Die Lehrerin musterte mich. "Na gut, ich nehme mal an, dass ich auch mit Ihnen über die Probleme von Leo sprechen kann. Ich hätte ja lieber mit Mr. Sánchez persönlich gesprochen, aber es ist dringend.", fing sie an zu reden.

"Aber nur um die Zusammenhänge zu verstehen, Sie sind die Ehefrau von Mr. Sánchez. Stehen Sie denn in irgendeiner Relation mit Leo? Cousine, ältere Schwester oder sonstiges?", fragte sie mich. "Nein, nur die Ehefrau von Mr. Sánchez.", meinte ich kurz und knapp. "Wie sieht es mit der Sorgeberechtigung aus? Haben Sie die auch?", fragte sie mich weiter aus.

Diesmal musterte ich die Frau, die vom Aussehen her bestimmt schon kurz vor der Rente war. Sie trug eine rote Brille und ein rosafarbenes Oberteil. Sie erinnerte mich ganz leicht an Professor Umbridge von Harry Potter. Nur ihr weißes Haar passte nicht ganz.

"Die Sorgeberechtigung hat bisher nur mein Mann. Ist das aber von Bedeutung?", stellte ich ihr eine Gegenfrage, mit der sie offensichtlich nicht wirklich gerechnet hatte. Sie wirkte unsicher. "Nein, natürlich nicht. Kommen wir nun aber zu den Problemen, die Leo angestellt hat.", wechselte sie das Thema.

Ich sah zu Leo, der allerdings nur die Augen verdrehte. Ich wandte meinen Blick aber wieder zu Mrs. Humphrey, die begann zu reden: "Also, Leo hat heute erneut eine Schlägerei auf dem Pausenhof angefangen. Dabei wurden zwei Schüler verletzt und mussten ins Krankenzimmer gebracht werden.", sie machte eine Pause. "Was sagen Sie dazu?"

"Er hat doch gewonnen, wo liegt das Problem?", rutschte es mir so raus, doch die Lehrerin wirkte nicht so erfreut. Leo hingegen musste sich beherrschen, nicht laut los zu lachen. Doch Mrs. Humphrey bemerkte es trotzdem: "Leo! Sofort vor die Tür."
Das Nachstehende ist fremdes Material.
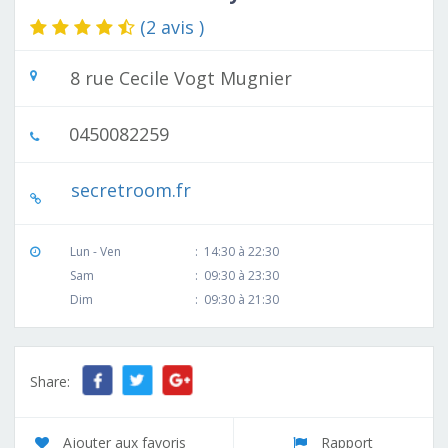
(2 avis )
8 rue Cecile Vogt Mugnier
0450082259
secretroom.fr
Lun - Ven
:
14:30 à 22:30
Sam
:
09:30 à 23:30
Dim
:
09:30 à 21:30
Share:
Ajouter aux favoris
Rapport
Er sah mich fragend an und ich nickte zur Bestätigung, dass ich es auch alleine schaffen würde. "Tut mir leid, Mrs. Humphrey, das, was er getan hat, geht natürlich gar nicht. Geht es denn den zwei Mitschülern besser?", versuchte ich sie zu überzeugen, dass ich doch auf ihrer Seite war.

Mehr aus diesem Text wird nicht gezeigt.